International Solidarity: The impacts of COVID-19 are not local or national but international. Because of our fascist American government the necessary steps to ensure the health and safety of the majority of the world’s people are not being taken. The U.S. military is seizing medical supplies and food from nations it is unofficially at war with and maintaining harsh sanctions which will significantly contribute to the global death count. Because the impact of COVID-19 is not national or local that means so too must our organizing not be limited to national or local boundaries. Strike movements and mutual aid groups are appearing across the globe. They must be linked together and with various movements working against sanctions. The revolution is already underway but it will only succeed in changing the course of human history if we are organized and working together. It is important to build international relationships and agitate for supplies to be distributed to every country in need. If we are survive this pandemic at all it will only be through international coordination and cooperation.
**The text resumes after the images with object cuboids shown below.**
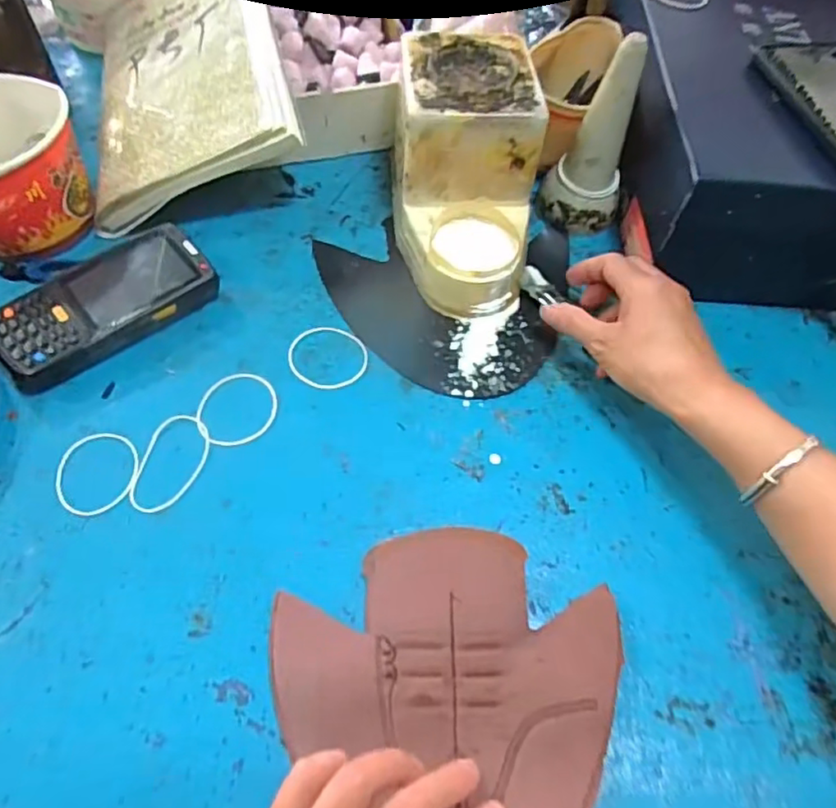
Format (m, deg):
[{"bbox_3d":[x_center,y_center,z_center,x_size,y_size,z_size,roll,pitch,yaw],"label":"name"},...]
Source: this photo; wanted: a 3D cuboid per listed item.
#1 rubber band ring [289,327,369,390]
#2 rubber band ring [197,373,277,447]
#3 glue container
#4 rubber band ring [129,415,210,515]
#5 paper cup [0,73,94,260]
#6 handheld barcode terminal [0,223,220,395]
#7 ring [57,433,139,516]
[{"bbox_3d":[-0.065,-0.035,0.433,0.056,0.004,0.056,2,58,-3],"label":"rubber band ring"},{"bbox_3d":[-0.122,0.002,0.405,0.052,0.004,0.057,2,58,-3],"label":"rubber band ring"},{"bbox_3d":[0.035,-0.176,0.461,0.104,0.114,0.192,4,58,-2],"label":"glue container"},{"bbox_3d":[-0.158,0.038,0.385,0.038,0.004,0.068,12,62,3],"label":"rubber band ring"},{"bbox_3d":[-0.315,-0.173,0.455,0.111,0.084,0.112,2,58,-3],"label":"paper cup"},{"bbox_3d":[-0.219,-0.068,0.427,0.150,0.029,0.073,-39,68,-24],"label":"handheld barcode terminal"},{"bbox_3d":[-0.202,0.043,0.378,0.048,0.004,0.056,-9,59,-10],"label":"ring"}]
Minimum Demands//How to Stop a Genocide
Law:
- Permanently Close the Concentration Camps Before They Become Death Camps: American detention centers are overcrowded and do not have the resources to handle a pandemic. This is by design.
- Permanently Disband Immigration Customs and Enforcement and the Border Patrol.
- Abolish All Legal Distinctions of Citizenship: The history of citizenship laws is fraught with racial supremacy and exclusion, from Nazi Germany to the United States.
- Free the Prisoners and Close the Prisons Before They Become Mass Graves: Prisons are experiencing infection rates several times that of the general population. It is simply impossible to respect social distancing while in prison. Prisoners must be freed and prisons shut down in order to prevent a genocidal sweep of Black and Latino people within prison walls.
-Immediately Reverse the Termination of the Wampanoag: A pandemic should never be used to further settler colonialism. The Mashpee Wampanoag’s tribal status was terminated during a time when they need all the assistance they can receive in order to fight against the virus.

Healthcare:
- Free Mass Testing, Medical Supplies and Healthcare for All Now and Forever.
- Collaborate with Cuba to Distribute Interferon Alfa-2B to Hospitals: Cuba already has an effective antiviral treatment for COVID-19 but due to the backwards policies of the United States this essential medication is kept out of the hands of American doctors and patients. We must reopen diplomatic channels immediately and collaborate with Cuba on distributing this medication in order to save lives.
- Africa is Not a Laboratory and Neither is Detroit, Ethical Testing Only!: We take suggestions that the continent of Africa or Black majority cities such as Detroit could and should be used as testing sites for potentially unsafe treatments very seriously. Such practices are eugenicist and should be outlawed.

Aid:
- Homes for Everyone Now and Forever: No one should be homeless. No one should be homeless during a pandemic. Everyone must be kept safe and healthy by having permanent stable housing.
- Immediate AND Long-Term Financial Relief: We’ve long been overburdened with medical, credit card, student loan and other forms of debt but now these debts are especially untenable. Not only are we not able to pay now but we will not be able to pay when this crisis has ended. All debt and rent must be forgiven. Other relief may be necessary too.

Imperialism:
- End Sanctions and Blockades: United States sanctions are needlessly cruel especially during a pandemic. No nation should be deprived of the basic resources to aid its people.
- Immediately Cease Seizure of Other Nation’s Medical Supplies.